Kam and Bert Gysen, manager of the energy technology unit at VITO (the Flemish Institute for Technological Research), delved deeper during a plenary session on alternative energy sources and smart grids into the challenges of providing affordable energy.

"It was interesting to see how the viewpoints of large and small industry players differ," Beerten says. "However, they all agree that technological progress will only be made through research."

IEEE Fellow John Cohn, IBM's chief scientist for design automation, spoke of how to boost the overall image of engineering so it is relevant and appealing to younger generations. Dressed in an iconic multicolored robe, Cohn played a rap video he created entitled "Engineering Paradise." He then suggested that attendees organize a student competition to create a similar video that could encourage youngsters to consider careers in engineering.

In a contest sponsored by Microsoft, students demonstrated their creativity by submitting homemade commercials that advertised their favorite Microsoft products. The winners received their choice of an HD2 smart phone, by HTC Corp., or a Microsoft Xbox 360.

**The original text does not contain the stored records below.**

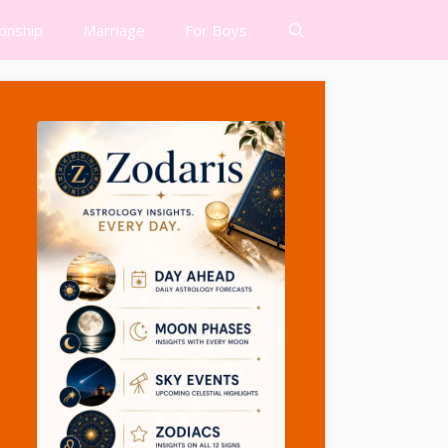
ionship
Marriage
For Boys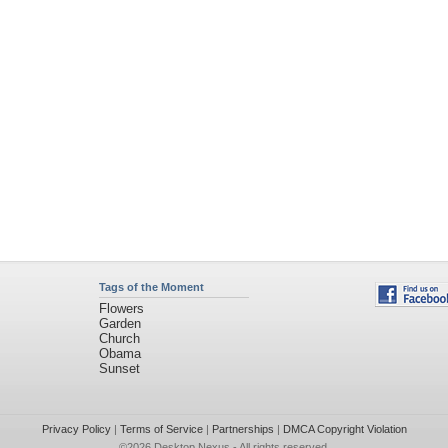
Tags of the Moment
Flowers
Garden
Church
Obama
Sunset
Privacy Policy
|
Terms of Service
|
Partnerships
|
DMCA Copyright Violation
©2026
Desktop Nexus
- All rights reserved.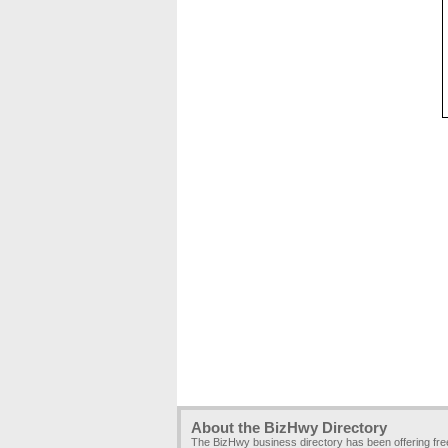
About the BizHwy Directory
The BizHwy business directory has been offering fr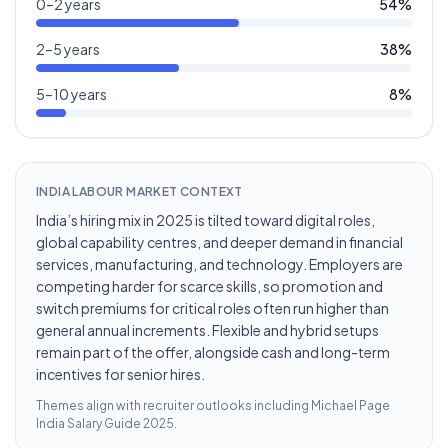
0–2 years
54
%
2–5 years
38
%
5–10 years
8
%
INDIA LABOUR MARKET CONTEXT
India’s hiring mix in 2025 is tilted toward digital roles,
global capability centres, and deeper demand in financial
services, manufacturing, and technology. Employers are
competing harder for scarce skills, so promotion and
switch premiums for critical roles often run higher than
general annual increments. Flexible and hybrid setups
remain part of the offer, alongside cash and long-term
incentives for senior hires.
Themes align with recruiter outlooks including
Michael Page
India Salary Guide 2025
.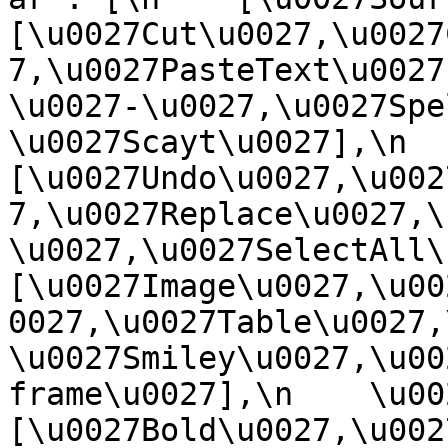
[\u0027Cut\u0027,\u0027
7,\u0027PasteText\u0027
\u0027-\u0027,\u0027Spe
\u0027Scayt\u0027],\n    
[\u0027Undo\u0027,\u002
7,\u0027Replace\u0027,\
\u0027,\u0027SelectAll\u00
[\u0027Image\u0027,\u00
0027,\u0027Table\u0027,
\u0027Smiley\u0027,\u00
frame\u0027],\n    \u0027
[\u0027Bold\u0027,\u002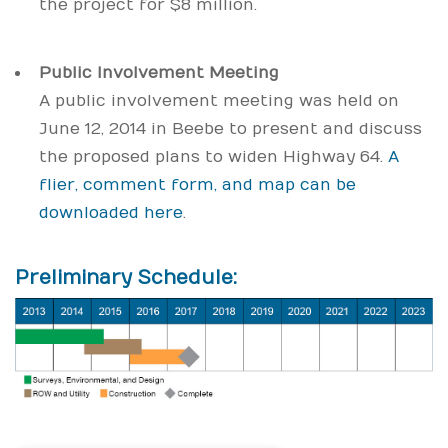
the project for $8 million.
Public Involvement Meeting
A public involvement meeting was held on
June 12, 2014 in Beebe to present and discuss
the proposed plans to widen Highway 64.
A
flier, comment form, and map can be
downloaded here
.
Preliminary Schedule: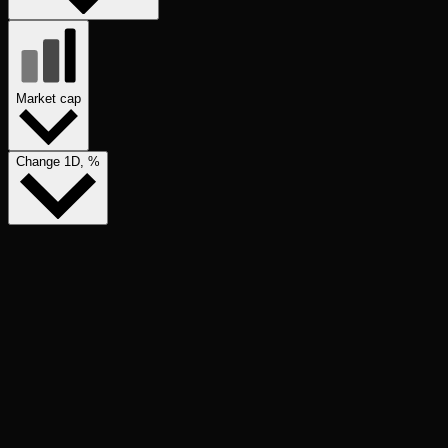
Market cap
Change 1D, %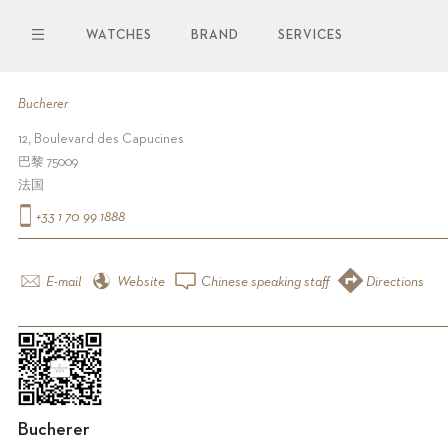
Skip
to
WATCHES
BRAND
SERVICES
main
content
Bucherer
12, Boulevard des Capucines
巴黎 75009
法国
+33 1 70 99 1888
E-mail
Website
Chinese speaking staff
Directions
Bucherer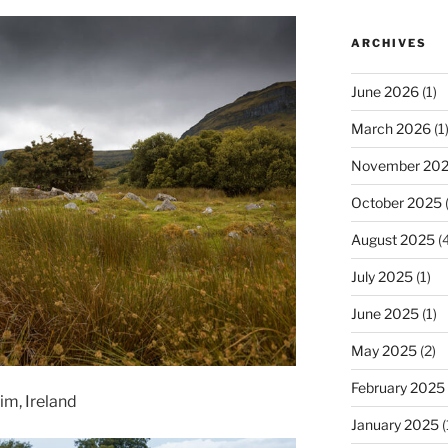
ARCHIVES
June 2026
(1)
March 2026
(1
November 20
October 2025
(
August 2025
(4
July 2025
(1)
June 2025
(1)
May 2025
(2)
February 2025
im, Ireland
January 2025
(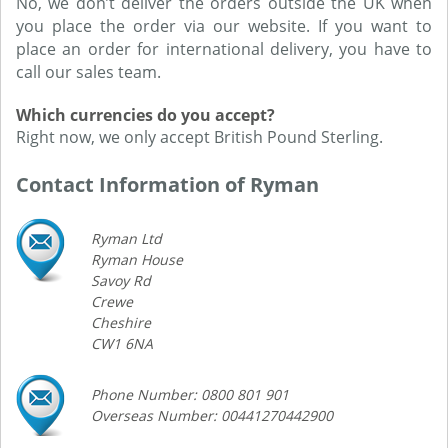
No, we don’t deliver the orders outside the UK when
you place the order via our website. If you want to
place an order for international delivery, you have to
call our sales team.
Which currencies do you accept?
Right now, we only accept British Pound Sterling.
Contact Information of Ryman
Ryman Ltd
Ryman House
Savoy Rd
Crewe
Cheshire
CW1 6NA
Phone Number: 0800 801 901
Overseas Number: 00441270442900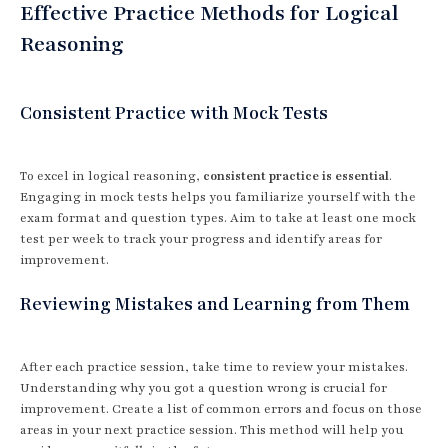
Effective Practice Methods for Logical
Reasoning
Consistent Practice with Mock Tests
To excel in logical reasoning,
consistent practice is essential
.
Engaging in mock tests helps you familiarize yourself with the
exam format and question types. Aim to take at least one mock
test per week to track your progress and identify areas for
improvement.
Reviewing Mistakes and Learning from Them
After each practice session, take time to review your mistakes.
Understanding why you got a question wrong is crucial for
improvement. Create a list of common errors and focus on those
areas in your next practice session. This method will help you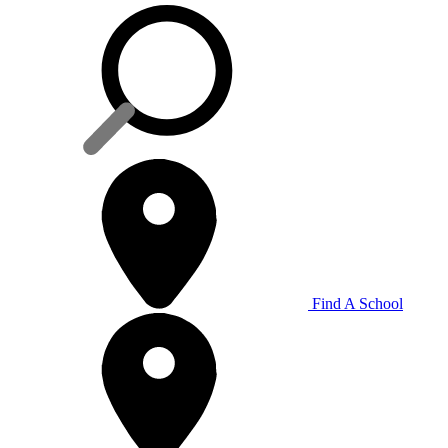
Find A School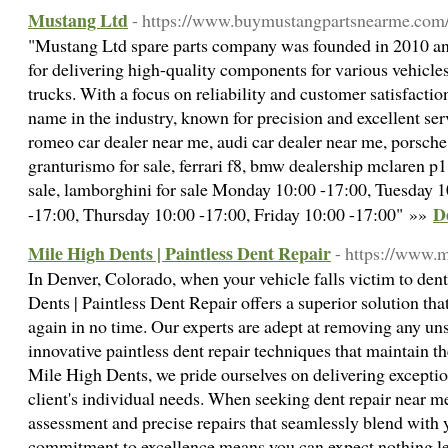
Mustang Ltd
- https://www.buymustangpartsnearme.com
"Mustang Ltd spare parts company was founded in 2010 and
for delivering high-quality components for various vehicles
trucks. With a focus on reliability and customer satisfactio
name in the industry, known for precision and excellent serv
romeo car dealer near me, audi car dealer near me, porsche
granturismo for sale, ferrari f8, bmw dealership mclaren p1
sale, lamborghini for sale Monday 10:00 -17:00, Tuesday 
D
-17:00, Thursday 10:00 -17:00, Friday 10:00 -17:00" »»
Mile High Dents | Paintless Dent Repair
- https://www.m
In Denver, Colorado, when your vehicle falls victim to den
Dents | Paintless Dent Repair offers a superior solution that
again in no time. Our experts are adept at removing any un
innovative paintless dent repair techniques that maintain the
Mile High Dents, we pride ourselves on delivering exception
client's individual needs. When seeking dent repair near me
assessment and precise repairs that seamlessly blend with y
commitment to excellence means you can expect nothing le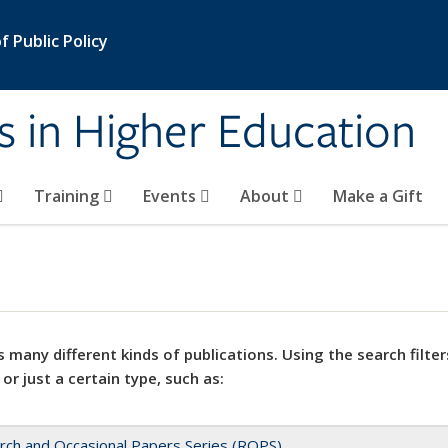
 Public Policy
s in Higher Education
Training
Events
About
Make a Gift
 many different kinds of publications. Using the search filter
 or just a certain type, such as:
rch and Occasional Papers Series (ROPS)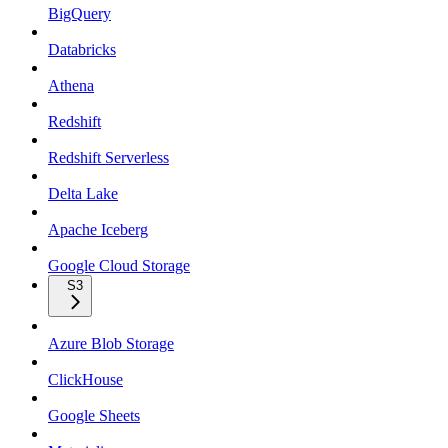
BigQuery
Databricks
Athena
Redshift
Redshift Serverless
Delta Lake
Apache Iceberg
Google Cloud Storage
S3
Azure Blob Storage
ClickHouse
Google Sheets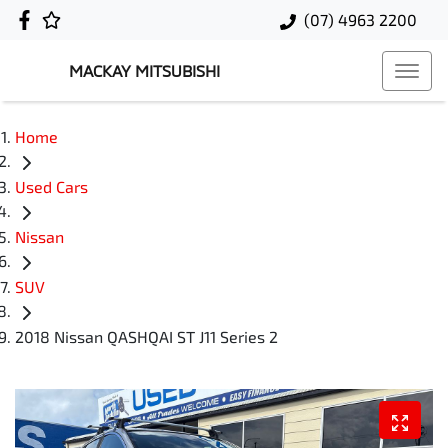
(07) 4963 2200
MACKAY MITSUBISHI
Home
Used Cars
Nissan
SUV
2018 Nissan QASHQAI ST J11 Series 2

The Region 8 Student Activities Committee presented several awards, including the IEEE Darrel Chong Student Activity Award for exemplary involvement and activity, which went to the student branch at Princess Sumaya University for Technology, in Amman, Jordan, as well as the Region 8 Larry K. Wilson Student Activities Award for extraordinary leadership, given to Serkan Baydin of Bilkent University, Turkey. The student branch at Leuven received an award to mark its 50th anniversary.

The congress wasn't strictly all business. A formal dinner on Thursday evening was held at an upscale restaurant, and there was a barbecue on Friday on the university campus.

The congress closed with a multicultural event on Saturday evening. Students shared their country's traditional food, drink, and music, while dressed in traditional garb, and decorated their tables with their nation's flags, symbols, and other paraphernalia.

On Sunday, attendees were invited on a tour through Brussels. Participants sampled pain à la, a popular Brussels pastry, and visited historical sites, including the Basilica of the Sacred Heart, the Roman Catholic parish church that dominates the Brussels skyline.

"The 2010 IEEE Region 8 [student branch] Congress proved to be, once again, a very rewarding, perfectly organized, and memorable event," says Eva Lang, the region's chair of student activities. "It was the best congress I've ever attended, and I've been to quite a few."